How can you simultaneously support gay adoption and reject gay marriage? If you support gay adoption, wouldn't you want those adopted kids to be raised by adoptive parents that have a legally recognized marriage, rather than a sham second-class almost-marriage?

And holding up some sort of ideal to restrict my rights is ridiculous. All sorts of people who don't meet your ideal (1 man + 1 woman + bio kids) are allowed to get married. And divorced. And remarried. People who don't want kids at all are allowed to marry. Old people well past the age of childbearing are allowed to marry. Infertile people are allowed to marry. People who get married but fail to produce children are allowed to stay married. Bearing and raising children has never been a requirement for marriage in this county. Give me one logical reason your ideal should be used to restrict my rights, but not the rights of millions of hetero marriages that do not meet your ideal.
37
@32: Um...Franken was right and you are wrong. The study in question lumped gay couples and straight couples together; you can't use that data set to try and draw a distinction between those two.
It is true that most studies only look at straight couples versus single parents. Such studies cannot be used to draw conclusions regarding the effectiveness of gay couples as parents. HOWEVER, the few studies that HAVE compared gay couples to straight couples have found little or no statistically significant differences in children's outcomes. To which you respond by complaining that the sample sizes were too small (sometimes true, sometimes false) and that we should go according to your view, despite the fact that it has NO EVIDENCE WHATSOEVER supporting it.
Please cite studies showing that heterosexual marriage lowers rates of crime, poverty, and welfare.
No, YOU evidently can't read. I said that marriage, as a civil institution, has nothing to do with sex.

@30: You said it.
38
Why do they have a brittish speaker voice? Do they think it makes them sound civilised and intelligent?
39
37

@27 you said: "Straight marriage lowers rates of crime, poverty, and welfare."

DATASET CONTENT —

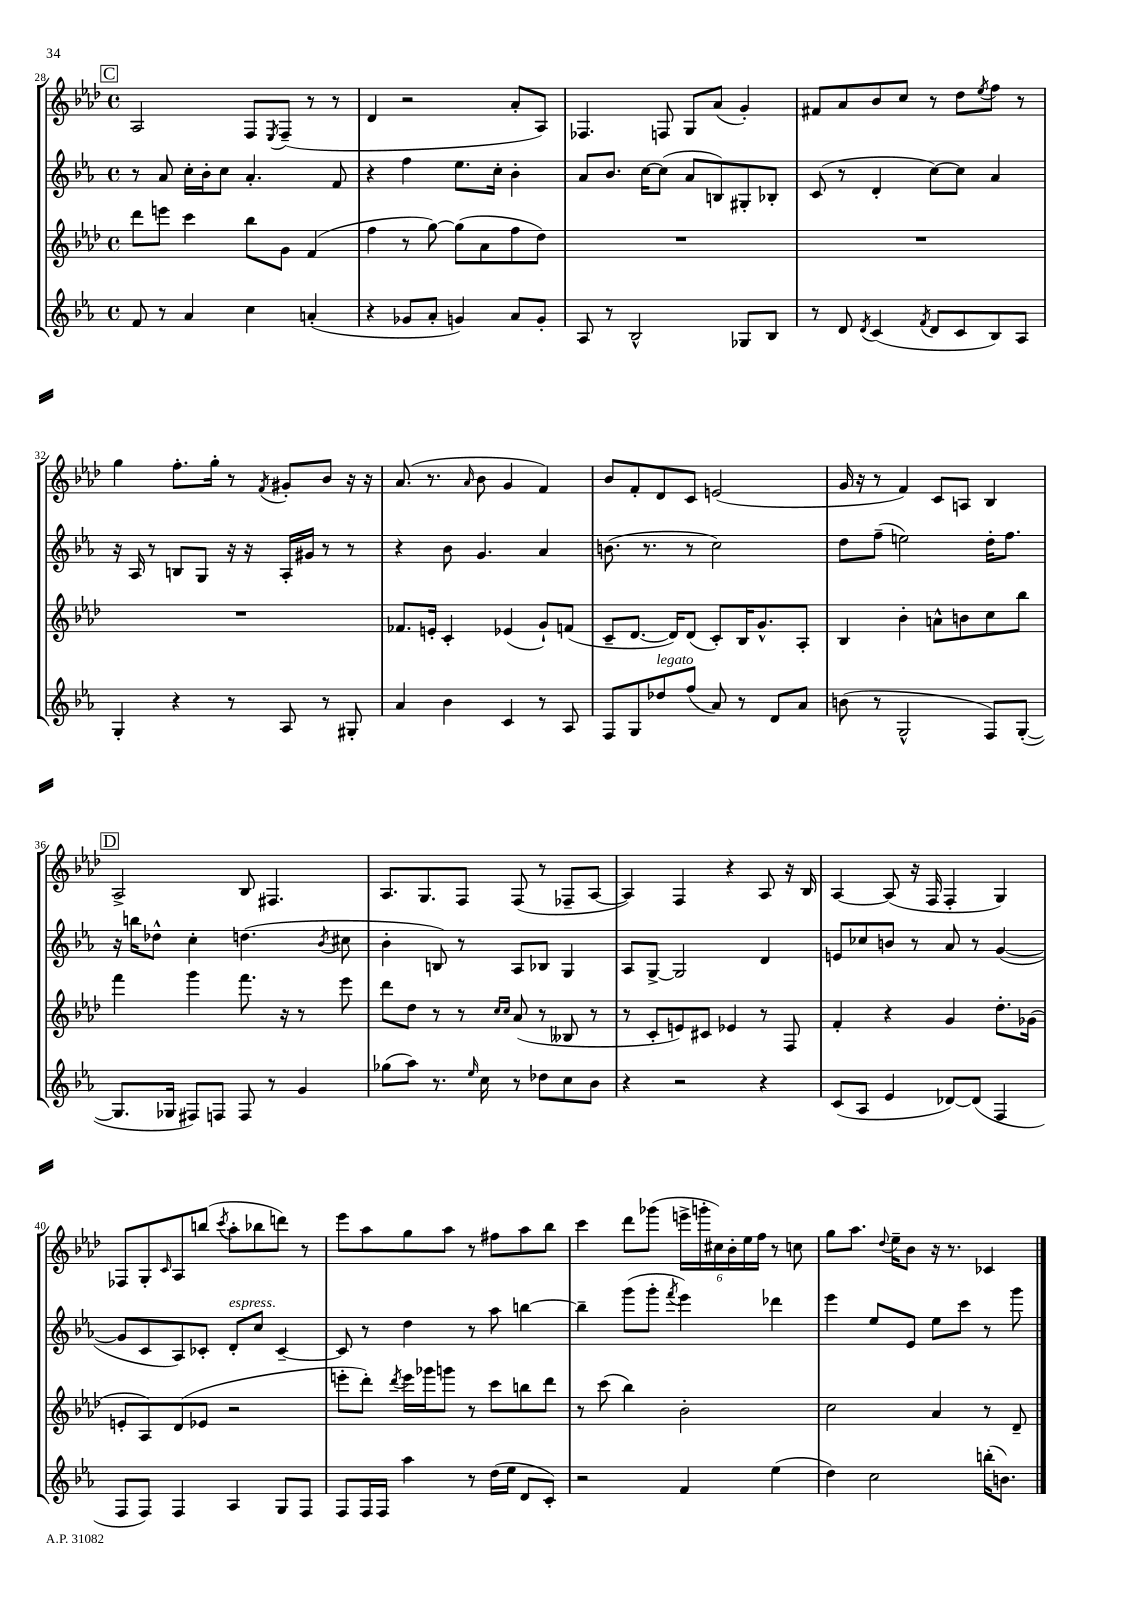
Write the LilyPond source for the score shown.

<<
\new StaffGroup <<
\new Staff = "s0" {
    \clef treble \key aes \major \defaultTimeSignature \time 4/4
    \mark \markup { \box "C" } aes2 f8 \acciaccatura { ees8 } f8--( r8 r8 |
    des'4 r2 aes'8-. aes8) |
    fes4. f8 g8 aes'8( g'4-.) |
    fis'8 aes'8 bes'8 c''8 r8 des''8 \acciaccatura { ees''8 } f''8 r8 |
    g''4 f''8.-. g''16-. r8 \acciaccatura { f'8 } gis'8-. bes'8 r16 r16 |
    aes'8.( r8. \grace { aes'16 } bes'8 g'4 f'4) |
    bes'8 f'8-. des'8 c'8 e'2( |
    g'16 r16 r8 f'4) c'8 a8 bes4 |
    \mark \markup { \box "D" } aes2-> bes8 fis4. |
    aes8. g8. f8 f8( r8 fes8-- aes8~ |
    aes4) f4 r4 aes8 r16 bes16 |
    aes4~ aes8( r16 f16 f4-. g4) |
    fes8 g8-. \grace { c'16 } aes8 b''8( \acciaccatura { c'''8 } aes''8-. bes''8 d'''8) r8 |
    ees'''8 aes''8 g''8 aes''8 r8 fis''8 aes''8 bes''8 |
    c'''4 des'''8 ges'''8( \tuplet 6/4 { e'''16-> g'''16-. cis''16) bes'16-. ees''16 f''16 } r8 c''8 |
    g''8 aes''8. \appoggiatura { des''8 } ees''16-- bes'8 r16 r8. ces'4 \bar "|." |
}
\new Staff = "s1" {
    \clef treble \key ees \major \defaultTimeSignature \time 4/4
    \mark \markup { \box "C" } r8 aes'8 c''16-. bes'16-. c''8 aes'4.-. f'8 |
    r4 f''4 ees''8. c''16-. bes'4-. |
    aes'8 bes'8. c''16~ c''8( aes'8 b8) gis8-. bes8-. |
    c'8( r8 d'4-. c''8~) c''8 aes'4 |
    r16 aes16 r8 b8 g8 r16 r16 aes16-. gis'16 r8 r8 |
    r4 bes'8 g'4. aes'4 |
    b'8.( r8. r8 c''2) |
    d''8 f''8--( e''2) d''16-. f''8. |
    \mark \markup { \box "D" } r16 b''16 des''8-^ c''4-. d''4.( \acciaccatura { bes'8 } cis''8 |
    bes'4-. b8) r8 aes8 bes8 g4 |
    aes8 g8~-> g2 d'4 |
    e'8 ces''8 b'8 r8 aes'8 r8 g'4~( |
    g'8 c'8 aes8) ces'8-. d'8-.^\markup { \italic "espress." } c''8 ces'4~-- |
    ces'8 r8 d''4 r8 aes''8 b''4~ |
    b''4-- g'''8( g'''8-. \acciaccatura { f'''8 } ees'''4) des'''4 |
    ees'''4 ees''8 ees'8 ees''8 c'''8 r8 g'''8 \bar "|." |
}
\new Staff = "s2" {
    \clef treble \key aes \major \defaultTimeSignature \time 4/4
    \mark \markup { \box "C" } des'''8 e'''8 c'''4 bes''8 g'8 f'4( |
    f''4 r8 g''8~) g''8( aes'8 f''8 des''8) |
    R1 |
    R1 |
    R1 |
    fes'8. e'16-. c'4-. ees'4( g'8-!) f'8( |
    c'8-- des'8.~ des'16) des'8( c'8-.) bes16 g'8.-^ aes8-. |
    bes4 bes'4-. a'8-^ b'8 c''8 bes''8 |
    \mark \markup { \box "D" } f'''4 g'''4 f'''8. r16 r8 ees'''8 |
    des'''8 des''8 r8 r8 \grace { c''16 c''16 } aes'8( r8 beses8 r8 |
    r8 c'8-. e'8) cis'8 ees'4 r8 f8 |
    f'4-. r4 g'4 des''8.-. ges'16( |
    e'8-. aes8) des'8( ees'8 r2 |
    e'''8-. des'''8-.) \acciaccatura { des'''8 } e'''16 ges'''16 g'''8 r8 c'''8 b''8 des'''8 |
    r8 c'''8( bes''4) bes'2-. |
    c''2 aes'4 r8 des'8-- \bar "|." |
}
\new Staff = "s3" {
    \clef treble \key ees \major \defaultTimeSignature \time 4/4
    \mark \markup { \box "C" } f'8 r8 aes'4 c''4 a'4-.( |
    r4 ges'8 aes'8-. g'4) aes'8 g'8-. |
    aes8 r8 bes2-^ ges8 bes8 |
    r8 d'8 \acciaccatura { d'8 } c'4( \acciaccatura { f'8 } d'8 c'8 bes8) aes8 |
    g4-. r4 r8 aes8 r8 gis8-. |
    aes'4 bes'4 c'4 r8 aes8 |
    f8 g8 des''8^\markup { \italic "legato" } f''8( aes'8) r8 d'8 aes'8 |
    b'8( r8 g2-^ f8) g8~-.( |
    \mark \markup { \box "D" } g8. ges16 fis8) f8 f8 r8 g'4 |
    ges''8( aes''8) r8. \grace { ees''16 } c''16 r8 des''8 c''8 bes'8 |
    r4 r2 r4 |
    c'8( aes8 ees'4 des'8~) des'8( f4 |
    f8 f8) f4 aes4 g8 f8 |
    f8 f16 f16 aes''4 r8 d''16( ees''16 d'8 c'8-.) |
    r2 f'4 ees''4( |
    d''4) c''2 b''16-.( b'8.) \bar "|." |
}
>>
>>
\layout { \context { \Score currentBarNumber = #28 } }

EXERCISES —
A) Decide whether each statement below agrees with the comment thread on gay marriage. Answer yes or no for each, and quote the words of the thread that settle it.
(i) Infertile people are allowed to marry.
(ii) Bearing and raising children has always been a requirement for marriage in this county.
(iii) The few studies comparing gay couples to straight couples found large differences in children's outcomes.
B) Copy everything from "And holding up" down to "between those two." in the comment thread on gay marriage, and swap "ideal" for "standard" wherever it occurs.
C) In the comment thread on gay marriage, what does the reply to @32 say the study in question lumped together?

PER-TASK OUTPUTS —
A)
(i) Yes: "Infertile people are allowed to marry."
(ii) No: "Bearing and raising children has never been a requirement for marriage in this county."
(iii) No: "the few studies that HAVE compared gay couples to straight couples have found little or no statistically significant differences in children's outcomes."

B)
And holding up some sort of standard to restrict my rights is ridiculous. All sorts of people who don't meet your standard (1 man + 1 woman + bio kids) are allowed to get married. And divorced. And remarried. People who don't want kids at all are allowed to marry. Old people well past the age of childbearing are allowed to marry. Infertile people are allowed to marry. People who get married but fail to produce children are allowed to stay married. Bearing and raising children has never been a requirement for marriage in this county. Give me one logical reason your standard should be used to restrict my rights, but not the rights of millions of hetero marriages that do not meet your standard.
37
@32: Um...Franken was right and you are wrong. The study in question lumped gay couples and straight couples together; you can't use that data set to try and draw a distinction between those two.

C) Gay couples and straight couples.